Code Autopilot — agentic threat model

9.3AIVSS 9.3 · Critical

Code Autopilot presents a high-risk profile due to its deep integration with GitHub repositories and write access capabilities, making it a prime target for repository hijacking and downstream supply chain attacks via prompt injection.

OWASP AIVSS score rationale

AIVSS = (CVSS_Base + AARS) × Mitigation_Factor, where AARS = (10 − CVSS_Base) × (Factor_Sum / 10) × ThM

CVSS base 8.5AARS uplift 0.77Factor sum 4.9/10Threat ×1.05Mitigation ×1.0

Autonomy of Action		0.60
Goal-Driven Planning		0.70
Self-Modification		0.10
Dynamic Tool Use		0.60
Persistent Memory		0.40
Contextual Awareness		0.80
Dynamic Identity		0.30
Multi-Agent Interactions		0.10
Non-Determinism		0.70
Opacity & Reflexivity		0.60

Scored with the canonical OWASP AIVSS formula (AIVSS calculator reference); agentic risk factors estimated from the agent’s described capabilities.

MAESTRO 7-layer threat model

Per-layer threats for this agent. Layers tagged “not certain from listing” are general, caveated commentary where the public description didn’t pin that layer.

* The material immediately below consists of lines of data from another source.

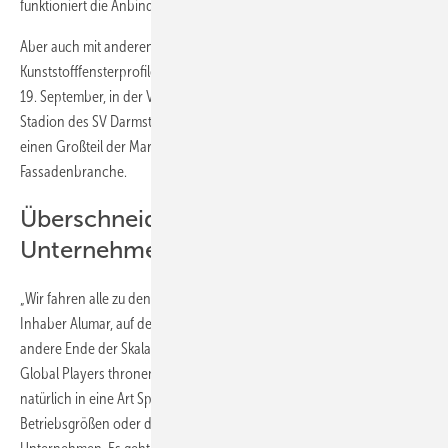
funktioniert die Anbindung an unsere Software hervorragend“).
Aber auch mit anderen: Lüftung, Fensterlackierung, Lackhersteller,
Kunststofffensterprofile, Werkzeugproduzent – wer sich am Mittwoch,
19. September, in der VIP Loge von Johannis großer Liebe, dem
Stadion des SV Darmstadt am Böllenfalltor, umgesehen hat, blickte auf
einen Großteil der Marktsegmente in der Fenster- und
Fassadenbranche.
Überschneidungen bei den
Unternehmen vermieden
„Wir fahren alle zu den gleichen Kunden“, brachte es Robin Titzkus,
Inhaber Alumar, auf den Punkt. Sein Unternehmen repräsentiert das
andere Ende der Skala, an dessen Spitze Gutmann oder profine als
Global Players thronen. Glaubt man Thomas Reinert, der recht
natürlich in eine Art Sprecherfunktion schlüpft, geht’s aber nicht um
Betriebsgrößen oder die persönliche Position der Anwesenden im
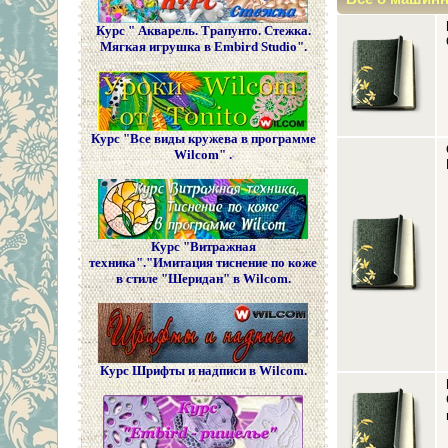
Курс " Акварель. Трапунто. Стежка.
Мягкая игрушка в Embird Studio".
Курс "Все виды кружева в программе
Wilcom" .
Курс "Витражная
техника"."Имитация тиснение по коже
в стиле "Шеридан" в Wilcom.
Курс Шрифты и надписи в Wilcom.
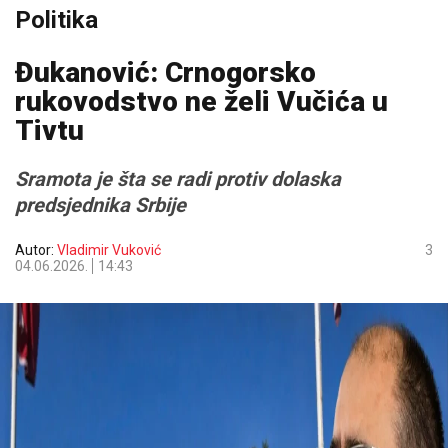
Politika
Đukanović: Crnogorsko
rukovodstvo ne želi Vučića u
Tivtu
Sramota je šta se radi protiv dolaska
predsjednika Srbije
Autor:
Vladimir Vuković
3
04.06.2026.
14:43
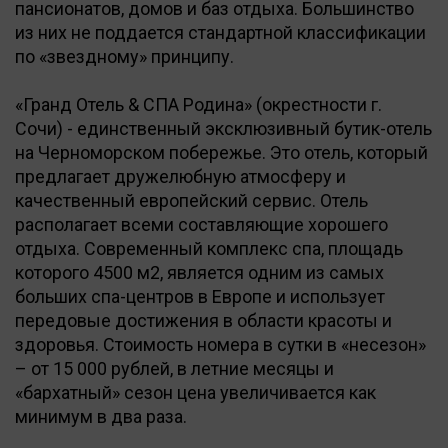
пансионатов, домов и баз отдыха. Большинство
из них не поддается стандартной классификации
по «звездному» принципу.
«Гранд Отель & СПА Родина» (окрестности г.
Сочи) - единственный эксклюзивный бутик-отель
на Черноморском побережье. Это отель, который
предлагает дружелюбную атмосферу и
качественный европейский сервис. Отель
располагает всеми составляющие хорошего
отдыха. Современный комплекс спа, площадь
которого 4500 м2, является одним из самых
больших спа-центров в Европе и использует
передовые достижения в области красоты и
здоровья. Стоимость номера в сутки в «несезон»
– от 15 000 рублей, в летние месяцы и
«бархатный» сезон цена увеличивается как
минимум в два раза.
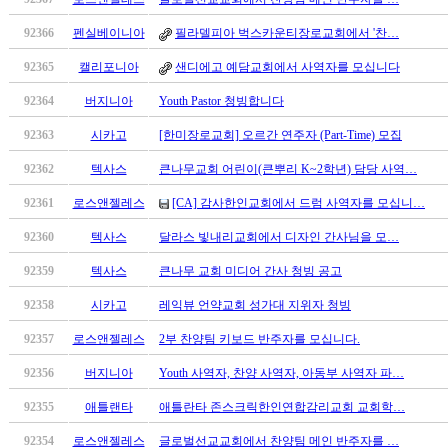
남
찾
92366
펜실베이니아
필라델피아 벅스카운티장로교회에서 '찬…
기
은
92365
캘리포니아
샌디에고 예담교회에서 사역자를 모십니다
꼴
92364
버지니아
Youth Pastor 청빙합니다
링
크
92363
시카고
[한미장로교회] 오르간 연주자 (Part-Time) 모집
밍
키
92362
텍사스
큰나무교회 어린이(큰뿌리 K~2학년) 담당 사역…
넷
92361
로스앤젤레스
[CA] 감사한인교회에서 드럼 사역자를 모십니…
주
소
92360
텍사스
달라스 빛내리교회에서 디자인 간사님을 모…
minky
합
92359
텍사스
큰나무 교회 미디어 간사 청빙 공고
체
92358
시카고
레익뷰 언약교회 성가대 지위자 청빙
출
장
92357
로스앤젤레스
2부 찬양팀 키보드 반주자를 모십니다.
안
92356
버지니아
Youth 사역자, 찬양 사역자, 아동부 사역자 파…
마
러
92355
애틀랜타
애틀란타 존스크릭한인연합감리교회 교회학…
브
약
92354
로스앤젤레스
글로벌선교교회에서 찬양팀 메인 반주자를 …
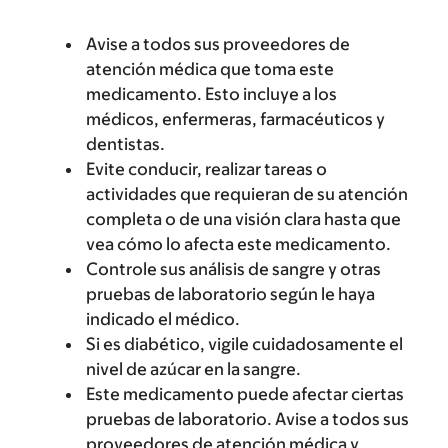
Avise a todos sus proveedores de
atención médica que toma este
medicamento. Esto incluye a los
médicos, enfermeras, farmacéuticos y
dentistas.
Evite conducir, realizar tareas o
actividades que requieran de su atención
completa o de una visión clara hasta que
vea cómo lo afecta este medicamento.
Controle sus análisis de sangre y otras
pruebas de laboratorio según le haya
indicado el médico.
Si es diabético, vigile cuidadosamente el
nivel de azúcar en la sangre.
Este medicamento puede afectar ciertas
pruebas de laboratorio. Avise a todos sus
proveedores de atención médica y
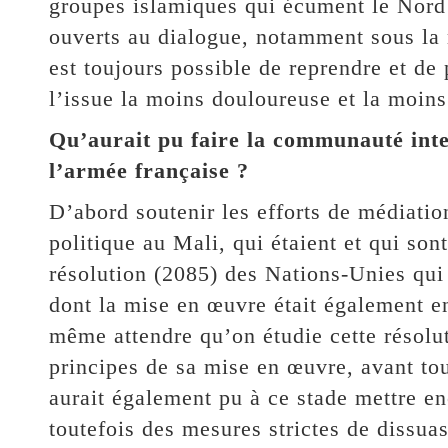
groupes islamiques qui écument le Nord
ouverts au dialogue, notamment sous la 
est toujours possible de reprendre et de 
l’issue la moins douloureuse et la moins
Qu’aurait pu faire la communauté inte
l’armée française ?
D’abord soutenir les efforts de médiatio
politique au Mali, qui étaient et qui sont
résolution (2085) des Nations-Unies qui
dont la mise en œuvre était également en
même attendre qu’on étudie cette résolu
principes de sa mise en œuvre, avant tout
aurait également pu à ce stade mettre e
toutefois des mesures strictes de dissuas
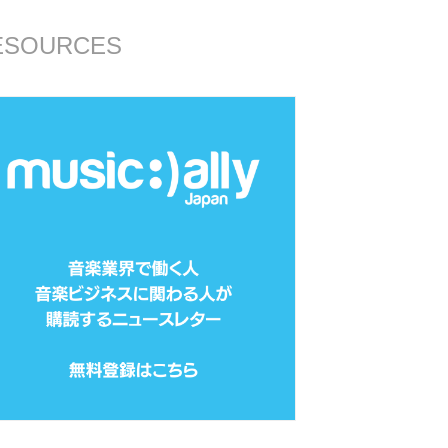
ESOURCES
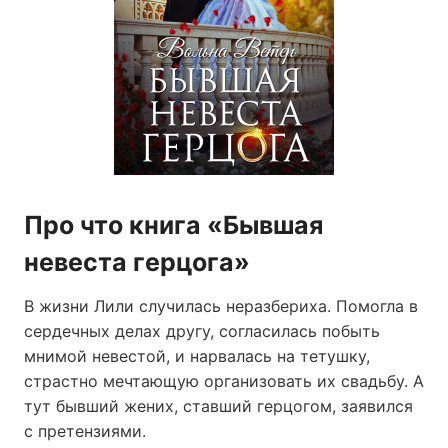
Про что книга «Бывшая
невеста герцога»
В жизни Лили случилась неразбериха. Помогла в
сердечных делах другу, согласилась побыть
мнимой невестой, и нарвалась на тетушку,
страстно мечтающую организовать их свадьбу. А
тут бывший жених, ставший герцогом, заявился
с претензиями.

L1 · Foundation Models✓ mapped

Utilizes GPT models. Vulnerable to prompt injection attacks that could trick the model into generating insecure code, introducing backdoors, or leaking sensitive codebase context.

L2 · Data Operations✓ mapped

Creates context by analyzing entire codebases. Vulnerable to codebase poisoning, where malicious code or comments in the repository manipulate the agent's behavior or trigger data exfiltration.

L3 · Agent Frameworks⚠ not certain from listing

Not certain from the listing — the orchestration framework is proprietary. However, the integration with GitHub APIs presents a risk of tool misuse, where the agent could be manipulated into creating unauthorized pull requests or commits.

L4 · Deployment & Infrastructure⚠ not certain from listing

Not certain from the listing — hosting, sandboxing, and secrets management details are omitted. If the agent executes code locally or in a cloud environment to verify bug fixes, it faces severe container escape and privilege escalation risks.

L5 · Evaluation & Observability⚠ not certain from listing

Not certain from the listing — there is no mention of guardrails, output filtering, or observability tools to detect anomalous code generation or malicious instructions before they are pushed to GitHub.

L6 · Security & Compliance (cross-cutting)⚠ not certain from listing

Not certain from the listing — compliance certifications (e.g., SOC 2) and fine-grained authorization policies are not specified, raising concerns about how repository access tokens are secured and audited.

L7 · Agent Ecosystem⚠ not certain from listing

Not certain from the listing — the agent operates primarily as a standalone tool within a single repository context, with no explicit multi-agent or marketplace interactions described.

MAESTRO — the 7-layer agentic threat-modeling framework (Cloud Security Alliance / Ken Huang).